Seán Murray was born in 1898, the son of a small farmer in Cushendall, Co. Antrim. Though showing signs of being a brilliant pupil at Glenaan National School, he had to leave at the age of fourteen to work on his father’s and uncle’s farms. His teacher, Master McNamee, took a continuous interest in his education and introduced him to classical literature.
     As a youth Murray became interested in the national and labour movements. He joined the IRA, becoming commandant of the Antrim Battalion, which engaged in attacks on RIC barracks. In 1920, while on his way to join a flying column with his adjutant, Malcolm McKeegan, he was arrested by British forces and brought to Belfast Prison. He was later transferred to the Curragh Internment Camp, from which he was released on the declaration of the truce that preceded the Anglo-Irish Treaty of 1921.
     In December 1922 Murray met Peadar O’Donnell for the first time; thereafter they became close friends and comrades in arms on the anti-Treaty side in the Civil War. Afterwards Murray emigrated to England, working for a period in the London docks and becoming a delegate to the London Trades Council and later its secretary.
     When he returned to Ireland he became organiser of the Irish Worker League, which had been formed by Jim Larkin. From 1928 to 1931 he was a student at the Lenin International School in Moscow, and when he returned to Ireland he became organiser of the Revolutionary Workers’ Groups. He was nearly burned alive in March 1933 when the head office of the RWG, Connolly House, in Great Strand Street, Dublin, was attacked and set alight by a mob incited by priests.
     On the foundation of the Communist Party of Ireland in June 1933 Seán Murray was elected general secretary.
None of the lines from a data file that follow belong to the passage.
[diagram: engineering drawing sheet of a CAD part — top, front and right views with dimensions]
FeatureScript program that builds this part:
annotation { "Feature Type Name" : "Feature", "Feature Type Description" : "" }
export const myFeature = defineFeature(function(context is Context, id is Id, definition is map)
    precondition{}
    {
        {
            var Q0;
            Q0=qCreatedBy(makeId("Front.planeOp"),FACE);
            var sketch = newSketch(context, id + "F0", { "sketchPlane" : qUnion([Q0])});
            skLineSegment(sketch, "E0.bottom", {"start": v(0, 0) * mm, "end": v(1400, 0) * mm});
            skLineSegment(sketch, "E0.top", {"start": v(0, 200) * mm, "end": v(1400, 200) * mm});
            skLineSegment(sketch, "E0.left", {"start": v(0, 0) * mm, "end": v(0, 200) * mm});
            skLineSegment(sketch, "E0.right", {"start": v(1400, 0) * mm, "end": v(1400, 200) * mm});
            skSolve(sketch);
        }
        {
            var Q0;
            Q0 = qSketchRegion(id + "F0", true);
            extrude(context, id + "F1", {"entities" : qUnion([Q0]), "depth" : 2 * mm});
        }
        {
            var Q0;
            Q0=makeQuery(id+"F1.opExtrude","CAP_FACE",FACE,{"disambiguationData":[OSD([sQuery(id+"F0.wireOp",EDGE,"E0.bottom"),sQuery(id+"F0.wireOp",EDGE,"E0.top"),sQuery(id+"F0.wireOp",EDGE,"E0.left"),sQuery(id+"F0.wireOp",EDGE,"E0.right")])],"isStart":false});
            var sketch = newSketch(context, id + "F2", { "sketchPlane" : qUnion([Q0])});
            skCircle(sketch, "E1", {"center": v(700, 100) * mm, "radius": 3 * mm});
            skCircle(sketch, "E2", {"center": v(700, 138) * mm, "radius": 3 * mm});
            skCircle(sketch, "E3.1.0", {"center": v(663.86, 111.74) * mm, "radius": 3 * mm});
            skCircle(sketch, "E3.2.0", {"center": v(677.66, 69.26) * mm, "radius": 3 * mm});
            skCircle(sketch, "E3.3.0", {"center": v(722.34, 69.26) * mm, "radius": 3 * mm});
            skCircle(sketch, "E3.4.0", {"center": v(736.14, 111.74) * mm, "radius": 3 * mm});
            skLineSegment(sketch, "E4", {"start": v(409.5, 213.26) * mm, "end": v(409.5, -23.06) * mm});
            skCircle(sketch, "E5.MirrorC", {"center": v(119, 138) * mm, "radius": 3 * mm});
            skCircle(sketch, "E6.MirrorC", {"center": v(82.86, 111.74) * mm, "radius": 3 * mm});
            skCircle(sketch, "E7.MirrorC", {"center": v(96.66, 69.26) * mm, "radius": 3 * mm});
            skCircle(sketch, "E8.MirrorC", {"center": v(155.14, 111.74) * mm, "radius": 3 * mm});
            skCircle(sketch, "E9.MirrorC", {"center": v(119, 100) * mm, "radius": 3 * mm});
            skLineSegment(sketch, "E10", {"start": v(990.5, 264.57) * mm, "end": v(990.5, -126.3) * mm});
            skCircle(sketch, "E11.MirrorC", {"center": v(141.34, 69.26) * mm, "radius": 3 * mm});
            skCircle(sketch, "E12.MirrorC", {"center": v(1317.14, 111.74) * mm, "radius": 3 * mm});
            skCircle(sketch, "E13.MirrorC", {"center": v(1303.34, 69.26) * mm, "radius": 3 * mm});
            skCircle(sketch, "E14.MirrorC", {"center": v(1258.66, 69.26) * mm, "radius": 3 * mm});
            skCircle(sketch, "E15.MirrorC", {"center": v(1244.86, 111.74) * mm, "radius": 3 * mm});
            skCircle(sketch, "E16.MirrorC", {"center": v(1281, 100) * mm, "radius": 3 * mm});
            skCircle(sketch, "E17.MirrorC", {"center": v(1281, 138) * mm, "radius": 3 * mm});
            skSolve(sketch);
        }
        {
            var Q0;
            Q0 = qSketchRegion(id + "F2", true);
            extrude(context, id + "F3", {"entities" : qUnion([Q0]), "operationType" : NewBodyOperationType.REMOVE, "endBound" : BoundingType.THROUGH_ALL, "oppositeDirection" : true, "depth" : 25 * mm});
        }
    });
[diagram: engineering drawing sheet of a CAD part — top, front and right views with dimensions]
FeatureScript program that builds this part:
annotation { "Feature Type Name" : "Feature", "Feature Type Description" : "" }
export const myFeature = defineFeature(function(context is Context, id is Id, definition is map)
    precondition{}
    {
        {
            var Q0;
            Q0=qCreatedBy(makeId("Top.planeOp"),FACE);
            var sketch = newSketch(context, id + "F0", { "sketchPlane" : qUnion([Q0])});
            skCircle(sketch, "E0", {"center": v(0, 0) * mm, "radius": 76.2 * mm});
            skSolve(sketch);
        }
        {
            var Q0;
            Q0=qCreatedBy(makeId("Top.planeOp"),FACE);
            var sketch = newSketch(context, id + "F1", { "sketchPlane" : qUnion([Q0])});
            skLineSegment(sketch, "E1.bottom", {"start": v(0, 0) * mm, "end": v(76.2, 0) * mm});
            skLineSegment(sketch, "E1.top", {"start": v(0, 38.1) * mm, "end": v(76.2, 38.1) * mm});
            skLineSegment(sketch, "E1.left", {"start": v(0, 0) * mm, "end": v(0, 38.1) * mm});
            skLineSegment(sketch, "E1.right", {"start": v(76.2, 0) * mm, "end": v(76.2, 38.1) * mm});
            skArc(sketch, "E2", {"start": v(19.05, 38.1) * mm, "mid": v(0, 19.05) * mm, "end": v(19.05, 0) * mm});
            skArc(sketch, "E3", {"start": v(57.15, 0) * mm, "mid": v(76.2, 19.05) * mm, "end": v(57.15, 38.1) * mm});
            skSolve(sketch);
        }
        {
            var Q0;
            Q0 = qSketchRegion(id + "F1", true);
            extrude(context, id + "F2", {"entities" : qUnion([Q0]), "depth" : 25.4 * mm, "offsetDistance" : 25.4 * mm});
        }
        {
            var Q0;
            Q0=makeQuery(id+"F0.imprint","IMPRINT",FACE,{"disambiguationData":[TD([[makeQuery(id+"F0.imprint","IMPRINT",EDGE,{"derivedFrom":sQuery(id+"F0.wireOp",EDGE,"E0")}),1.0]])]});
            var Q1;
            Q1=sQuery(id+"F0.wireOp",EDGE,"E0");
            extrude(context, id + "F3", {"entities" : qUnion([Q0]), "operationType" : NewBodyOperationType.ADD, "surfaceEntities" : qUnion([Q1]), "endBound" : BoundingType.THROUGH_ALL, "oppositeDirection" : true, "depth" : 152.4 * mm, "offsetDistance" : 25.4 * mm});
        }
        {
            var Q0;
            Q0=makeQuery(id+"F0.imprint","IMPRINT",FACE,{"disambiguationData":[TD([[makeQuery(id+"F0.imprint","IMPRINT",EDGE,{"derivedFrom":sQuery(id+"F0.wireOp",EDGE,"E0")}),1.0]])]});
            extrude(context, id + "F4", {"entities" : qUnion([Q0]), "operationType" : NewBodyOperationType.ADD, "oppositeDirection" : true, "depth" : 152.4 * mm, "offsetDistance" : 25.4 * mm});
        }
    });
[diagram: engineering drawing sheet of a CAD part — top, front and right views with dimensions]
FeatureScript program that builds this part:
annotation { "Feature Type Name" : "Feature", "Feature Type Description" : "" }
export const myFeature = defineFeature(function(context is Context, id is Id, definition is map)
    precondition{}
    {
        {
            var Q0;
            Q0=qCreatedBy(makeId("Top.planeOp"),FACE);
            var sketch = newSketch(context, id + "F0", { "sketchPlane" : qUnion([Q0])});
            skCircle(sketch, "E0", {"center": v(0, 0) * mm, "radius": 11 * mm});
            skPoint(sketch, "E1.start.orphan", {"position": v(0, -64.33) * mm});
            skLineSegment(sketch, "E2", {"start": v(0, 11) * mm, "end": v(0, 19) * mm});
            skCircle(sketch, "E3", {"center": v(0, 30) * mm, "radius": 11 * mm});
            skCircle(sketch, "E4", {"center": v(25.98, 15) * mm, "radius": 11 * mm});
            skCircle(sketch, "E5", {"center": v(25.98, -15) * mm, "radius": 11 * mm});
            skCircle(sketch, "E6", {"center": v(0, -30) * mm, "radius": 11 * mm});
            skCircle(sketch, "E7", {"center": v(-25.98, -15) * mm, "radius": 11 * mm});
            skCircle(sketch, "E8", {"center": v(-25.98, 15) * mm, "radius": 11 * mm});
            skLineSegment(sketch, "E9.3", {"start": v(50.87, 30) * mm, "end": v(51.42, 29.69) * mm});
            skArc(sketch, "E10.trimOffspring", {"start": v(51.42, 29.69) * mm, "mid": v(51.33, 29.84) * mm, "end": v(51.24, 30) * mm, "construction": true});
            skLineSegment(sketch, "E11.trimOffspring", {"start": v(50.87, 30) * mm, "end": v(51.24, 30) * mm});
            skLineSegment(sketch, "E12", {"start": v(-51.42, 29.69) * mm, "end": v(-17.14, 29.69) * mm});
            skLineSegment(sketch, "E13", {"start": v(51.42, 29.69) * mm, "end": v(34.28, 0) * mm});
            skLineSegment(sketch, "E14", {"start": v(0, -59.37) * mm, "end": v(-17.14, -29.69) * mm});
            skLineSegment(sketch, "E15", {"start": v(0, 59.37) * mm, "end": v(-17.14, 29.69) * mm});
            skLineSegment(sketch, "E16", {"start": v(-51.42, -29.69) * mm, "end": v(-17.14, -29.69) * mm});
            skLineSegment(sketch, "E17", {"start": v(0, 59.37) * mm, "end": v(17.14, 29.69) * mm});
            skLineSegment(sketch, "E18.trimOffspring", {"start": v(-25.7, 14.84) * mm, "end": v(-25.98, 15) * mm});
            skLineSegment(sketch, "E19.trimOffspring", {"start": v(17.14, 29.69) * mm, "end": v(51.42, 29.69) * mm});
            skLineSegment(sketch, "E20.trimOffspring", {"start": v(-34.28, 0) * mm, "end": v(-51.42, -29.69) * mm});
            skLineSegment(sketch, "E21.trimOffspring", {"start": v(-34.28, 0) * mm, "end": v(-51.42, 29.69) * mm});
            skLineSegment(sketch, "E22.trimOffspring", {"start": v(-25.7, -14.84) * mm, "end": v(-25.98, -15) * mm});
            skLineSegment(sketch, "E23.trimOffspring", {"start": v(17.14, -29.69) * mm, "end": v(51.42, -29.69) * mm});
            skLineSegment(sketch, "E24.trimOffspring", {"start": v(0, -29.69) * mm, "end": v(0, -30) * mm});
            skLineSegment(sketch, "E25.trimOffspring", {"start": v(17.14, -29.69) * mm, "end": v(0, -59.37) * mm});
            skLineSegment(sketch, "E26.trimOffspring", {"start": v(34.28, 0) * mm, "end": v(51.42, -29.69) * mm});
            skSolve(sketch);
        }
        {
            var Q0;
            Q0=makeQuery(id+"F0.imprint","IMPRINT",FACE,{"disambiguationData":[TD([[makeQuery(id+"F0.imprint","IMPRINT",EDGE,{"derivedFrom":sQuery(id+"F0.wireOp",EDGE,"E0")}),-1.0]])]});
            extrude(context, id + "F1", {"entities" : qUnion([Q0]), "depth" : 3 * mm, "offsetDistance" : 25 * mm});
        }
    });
In October he was served with an expulsion order from the territory of Northern Ireland, which he refused to recognise; he continued to make many secret journeys there but was eventually arrested and jailed.
     Murray was general secretary of the CPI from 1933 to 1940 and national organiser from then until his death at the age of sixty-three in 1961. A man of great intellect as well as a prolific journalist, editor, and pamphleteer, he was an outstanding Marxist-Leninist scholar, with the specific ability to apply his revolutionary knowledge to Irish conditions.